### Exercise goal
Update the records below by replacing "Bearer token" with "API key" wherever it occurs, changing nothing else, and reproduce the revised text without the pictures.
[Opening Listed entries section]
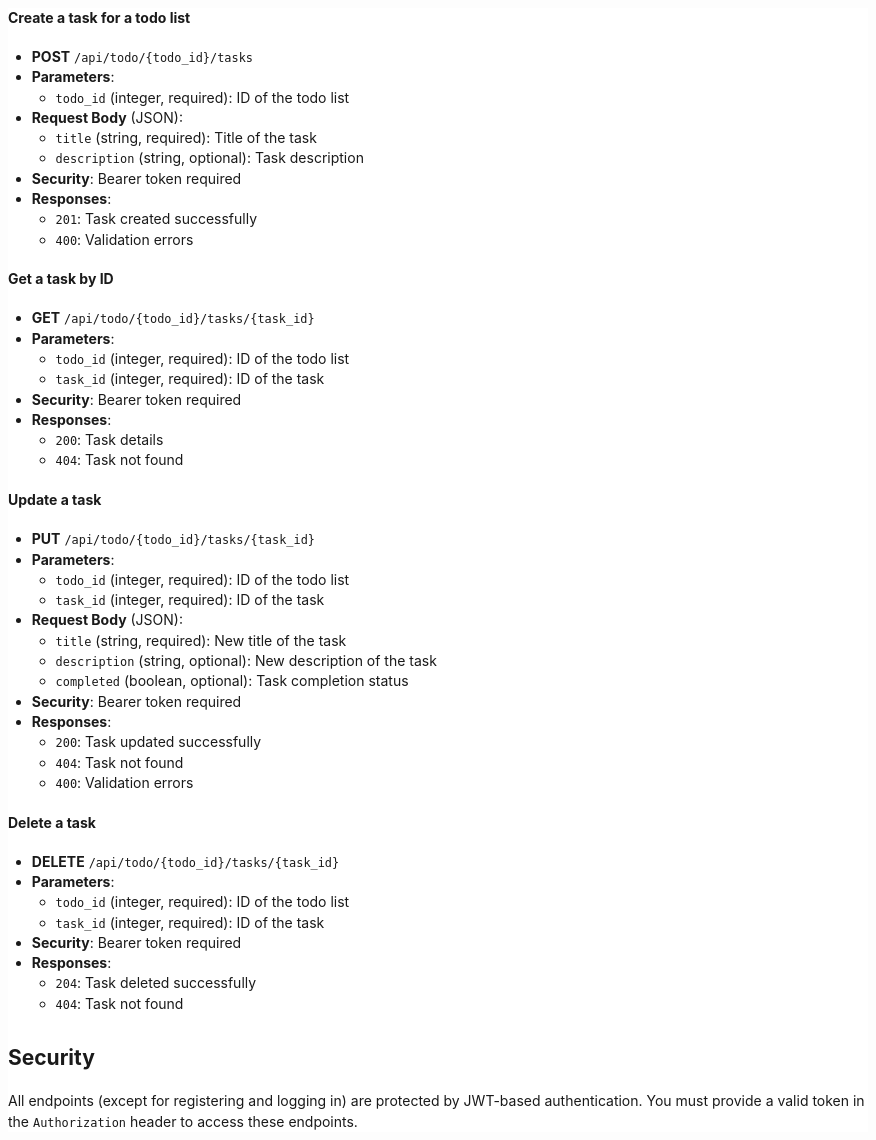 #### Create a task for a todo list
- **POST** `/api/todo/{todo_id}/tasks`
- **Parameters**:
  - `todo_id` (integer, required): ID of the todo list
- **Request Body** (JSON):
  - `title` (string, required): Title of the task
  - `description` (string, optional): Task description
- **Security**: Bearer token required
- **Responses**:
  - `201`: Task created successfully
  - `400`: Validation errors

#### Get a task by ID
- **GET** `/api/todo/{todo_id}/tasks/{task_id}`
- **Parameters**:
  - `todo_id` (integer, required): ID of the todo list
  - `task_id` (integer, required): ID of the task
- **Security**: Bearer token required
- **Responses**:
  - `200`: Task details
  - `404`: Task not found

#### Update a task
- **PUT** `/api/todo/{todo_id}/tasks/{task_id}`
- **Parameters**:
  - `todo_id` (integer, required): ID of the todo list
  - `task_id` (integer, required): ID of the task
- **Request Body** (JSON):
  - `title` (string, required): New title of the task
  - `description` (string, optional): New description of the task
  - `completed` (boolean, optional): Task completion status
- **Security**: Bearer token required
- **Responses**:
  - `200`: Task updated successfully
  - `404`: Task not found
  - `400`: Validation errors

#### Delete a task
- **DELETE** `/api/todo/{todo_id}/tasks/{task_id}`
- **Parameters**:
  - `todo_id` (integer, required): ID of the todo list
  - `task_id` (integer, required): ID of the task
- **Security**: Bearer token required
- **Responses**:
  - `204`: Task deleted successfully
  - `404`: Task not found

## Security

All endpoints (except for registering and logging in) are protected by JWT-based authentication. You must provide a valid token in the `Authorization` header to access these endpoints.
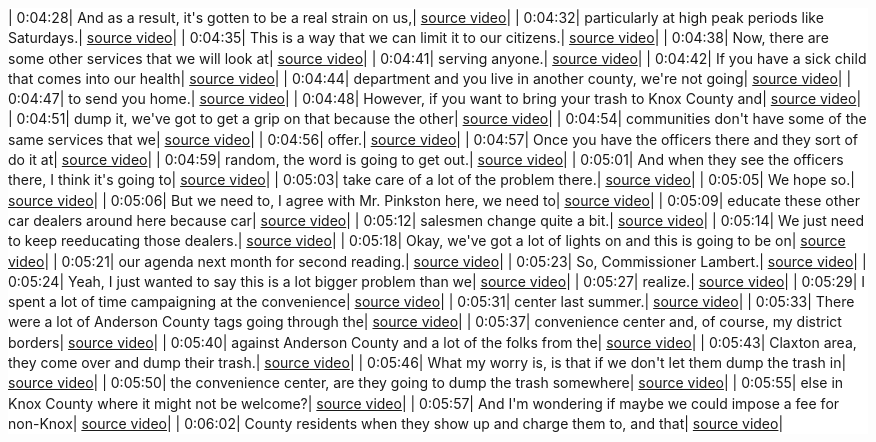 | 0:04:28| And as a result, it's gotten to be a real strain on us,| [source video](https://archive.org/details/cocom070326part2?start=268)|
| 0:04:32| particularly at high peak periods like Saturdays.| [source video](https://archive.org/details/cocom070326part2?start=272)|
| 0:04:35| This is a way that we can limit it to our citizens.| [source video](https://archive.org/details/cocom070326part2?start=275)|
| 0:04:38| Now, there are some other services that we will look at| [source video](https://archive.org/details/cocom070326part2?start=278)|
| 0:04:41| serving anyone.| [source video](https://archive.org/details/cocom070326part2?start=281)|
| 0:04:42| If you have a sick child that comes into our health| [source video](https://archive.org/details/cocom070326part2?start=282)|
| 0:04:44| department and you live in another county, we're not going| [source video](https://archive.org/details/cocom070326part2?start=284)|
| 0:04:47| to send you home.| [source video](https://archive.org/details/cocom070326part2?start=287)|
| 0:04:48| However, if you want to bring your trash to Knox County and| [source video](https://archive.org/details/cocom070326part2?start=288)|
| 0:04:51| dump it, we've got to get a grip on that because the other| [source video](https://archive.org/details/cocom070326part2?start=291)|
| 0:04:54| communities don't have some of the same services that we| [source video](https://archive.org/details/cocom070326part2?start=294)|
| 0:04:56| offer.| [source video](https://archive.org/details/cocom070326part2?start=296)|
| 0:04:57| Once you have the officers there and they sort of do it at| [source video](https://archive.org/details/cocom070326part2?start=297)|
| 0:04:59| random, the word is going to get out.| [source video](https://archive.org/details/cocom070326part2?start=299)|
| 0:05:01| And when they see the officers there, I think it's going to| [source video](https://archive.org/details/cocom070326part2?start=301)|
| 0:05:03| take care of a lot of the problem there.| [source video](https://archive.org/details/cocom070326part2?start=303)|
| 0:05:05| We hope so.| [source video](https://archive.org/details/cocom070326part2?start=305)|
| 0:05:06| But we need to, I agree with Mr. Pinkston here, we need to| [source video](https://archive.org/details/cocom070326part2?start=306)|
| 0:05:09| educate these other car dealers around here because car| [source video](https://archive.org/details/cocom070326part2?start=309)|
| 0:05:12| salesmen change quite a bit.| [source video](https://archive.org/details/cocom070326part2?start=312)|
| 0:05:14| We just need to keep reeducating those dealers.| [source video](https://archive.org/details/cocom070326part2?start=314)|
| 0:05:18| Okay, we've got a lot of lights on and this is going to be on| [source video](https://archive.org/details/cocom070326part2?start=318)|
| 0:05:21| our agenda next month for second reading.| [source video](https://archive.org/details/cocom070326part2?start=321)|
| 0:05:23| So, Commissioner Lambert.| [source video](https://archive.org/details/cocom070326part2?start=323)|
| 0:05:24| Yeah, I just wanted to say this is a lot bigger problem than we| [source video](https://archive.org/details/cocom070326part2?start=324)|
| 0:05:27| realize.| [source video](https://archive.org/details/cocom070326part2?start=327)|
| 0:05:29| I spent a lot of time campaigning at the convenience| [source video](https://archive.org/details/cocom070326part2?start=329)|
| 0:05:31| center last summer.| [source video](https://archive.org/details/cocom070326part2?start=331)|
| 0:05:33| There were a lot of Anderson County tags going through the| [source video](https://archive.org/details/cocom070326part2?start=333)|
| 0:05:37| convenience center and, of course, my district borders| [source video](https://archive.org/details/cocom070326part2?start=337)|
| 0:05:40| against Anderson County and a lot of the folks from the| [source video](https://archive.org/details/cocom070326part2?start=340)|
| 0:05:43| Claxton area, they come over and dump their trash.| [source video](https://archive.org/details/cocom070326part2?start=343)|
| 0:05:46| What my worry is, is that if we don't let them dump the trash in| [source video](https://archive.org/details/cocom070326part2?start=346)|
| 0:05:50| the convenience center, are they going to dump the trash somewhere| [source video](https://archive.org/details/cocom070326part2?start=350)|
| 0:05:55| else in Knox County where it might not be welcome?| [source video](https://archive.org/details/cocom070326part2?start=355)|
| 0:05:57| And I'm wondering if maybe we could impose a fee for non-Knox| [source video](https://archive.org/details/cocom070326part2?start=357)|
| 0:06:02| County residents when they show up and charge them to, and that| [source video](https://archive.org/details/cocom070326part2?start=362)|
[Closing Listed entries section]
### Answer box
 #### Create a task for a todo list
- **POST** `/api/todo/{todo_id}/tasks`
- **Parameters**:
  - `todo_id` (integer, required): ID of the todo list
- **Request Body** (JSON):
  - `title` (string, required): Title of the task
  - `description` (string, optional): Task description
- **Security**: API key required
- **Responses**:
  - `201`: Task created successfully
  - `400`: Validation errors

#### Get a task by ID
- **GET** `/api/todo/{todo_id}/tasks/{task_id}`
- **Parameters**:
  - `todo_id` (integer, required): ID of the todo list
  - `task_id` (integer, required): ID of the task
- **Security**: API key required
- **Responses**:
  - `200`: Task details
  - `404`: Task not found

#### Update a task
- **PUT** `/api/todo/{todo_id}/tasks/{task_id}`
- **Parameters**:
  - `todo_id` (integer, required): ID of the todo list
  - `task_id` (integer, required): ID of the task
- **Request Body** (JSON):
  - `title` (string, required): New title of the task
  - `description` (string, optional): New description of the task
  - `completed` (boolean, optional): Task completion status
- **Security**: API key required
- **Responses**:
  - `200`: Task updated successfully
  - `404`: Task not found
  - `400`: Validation errors

#### Delete a task
- **DELETE** `/api/todo/{todo_id}/tasks/{task_id}`
- **Parameters**:
  - `todo_id` (integer, required): ID of the todo list
  - `task_id` (integer, required): ID of the task
- **Security**: API key required
- **Responses**:
  - `204`: Task deleted successfully
  - `404`: Task not found

## Security

All endpoints (except for registering and logging in) are protected by JWT-based authentication. You must provide a valid token in the `Authorization` header to access these endpoints.
 | 0:04:28| And as a result, it's gotten to be a real strain on us,| [source video](https://archive.org/details/cocom070326part2?start=268)|
| 0:04:32| particularly at high peak periods like Saturdays.| [source video](https://archive.org/details/cocom070326part2?start=272)|
| 0:04:35| This is a way that we can limit it to our citizens.| [source video](https://archive.org/details/cocom070326part2?start=275)|
| 0:04:38| Now, there are some other services that we will look at| [source video](https://archive.org/details/cocom070326part2?start=278)|
| 0:04:41| serving anyone.| [source video](https://archive.org/details/cocom070326part2?start=281)|
| 0:04:42| If you have a sick child that comes into our health| [source video](https://archive.org/details/cocom070326part2?start=282)|
| 0:04:44| department and you live in another county, we're not going| [source video](https://archive.org/details/cocom070326part2?start=284)|
| 0:04:47| to send you home.| [source video](https://archive.org/details/cocom070326part2?start=287)|
| 0:04:48| However, if you want to bring your trash to Knox County and| [source video](https://archive.org/details/cocom070326part2?start=288)|
| 0:04:51| dump it, we've got to get a grip on that because the other| [source video](https://archive.org/details/cocom070326part2?start=291)|
| 0:04:54| communities don't have some of the same services that we| [source video](https://archive.org/details/cocom070326part2?start=294)|
| 0:04:56| offer.| [source video](https://archive.org/details/cocom070326part2?start=296)|
| 0:04:57| Once you have the officers there and they sort of do it at| [source video](https://archive.org/details/cocom070326part2?start=297)|
| 0:04:59| random, the word is going to get out.| [source video](https://archive.org/details/cocom070326part2?start=299)|
| 0:05:01| And when they see the officers there, I think it's going to| [source video](https://archive.org/details/cocom070326part2?start=301)|
| 0:05:03| take care of a lot of the problem there.| [source video](https://archive.org/details/cocom070326part2?start=303)|
| 0:05:05| We hope so.| [source video](https://archive.org/details/cocom070326part2?start=305)|
| 0:05:06| But we need to, I agree with Mr. Pinkston here, we need to| [source video](https://archive.org/details/cocom070326part2?start=306)|
| 0:05:09| educate these other car dealers around here because car| [source video](https://archive.org/details/cocom070326part2?start=309)|
| 0:05:12| salesmen change quite a bit.| [source video](https://archive.org/details/cocom070326part2?start=312)|
| 0:05:14| We just need to keep reeducating those dealers.| [source video](https://archive.org/details/cocom070326part2?start=314)|
| 0:05:18| Okay, we've got a lot of lights on and this is going to be on| [source video](https://archive.org/details/cocom070326part2?start=318)|
| 0:05:21| our agenda next month for second reading.| [source video](https://archive.org/details/cocom070326part2?start=321)|
| 0:05:23| So, Commissioner Lambert.| [source video](https://archive.org/details/cocom070326part2?start=323)|
| 0:05:24| Yeah, I just wanted to say this is a lot bigger problem than we| [source video](https://archive.org/details/cocom070326part2?start=324)|
| 0:05:27| realize.| [source video](https://archive.org/details/cocom070326part2?start=327)|
| 0:05:29| I spent a lot of time campaigning at the convenience| [source video](https://archive.org/details/cocom070326part2?start=329)|
| 0:05:31| center last summer.| [source video](https://archive.org/details/cocom070326part2?start=331)|
| 0:05:33| There were a lot of Anderson County tags going through the| [source video](https://archive.org/details/cocom070326part2?start=333)|
| 0:05:37| convenience center and, of course, my district borders| [source video](https://archive.org/details/cocom070326part2?start=337)|
| 0:05:40| against Anderson County and a lot of the folks from the| [source video](https://archive.org/details/cocom070326part2?start=340)|
| 0:05:43| Claxton area, they come over and dump their trash.| [source video](https://archive.org/details/cocom070326part2?start=343)|
| 0:05:46| What my worry is, is that if we don't let them dump the trash in| [source video](https://archive.org/details/cocom070326part2?start=346)|
| 0:05:50| the convenience center, are they going to dump the trash somewhere| [source video](https://archive.org/details/cocom070326part2?start=350)|
| 0:05:55| else in Knox County where it might not be welcome?| [source video](https://archive.org/details/cocom070326part2?start=355)|
| 0:05:57| And I'm wondering if maybe we could impose a fee for non-Knox| [source video](https://archive.org/details/cocom070326part2?start=357)|
| 0:06:02| County residents when they show up and charge them to, and that| [source video](https://archive.org/details/cocom070326part2?start=362)|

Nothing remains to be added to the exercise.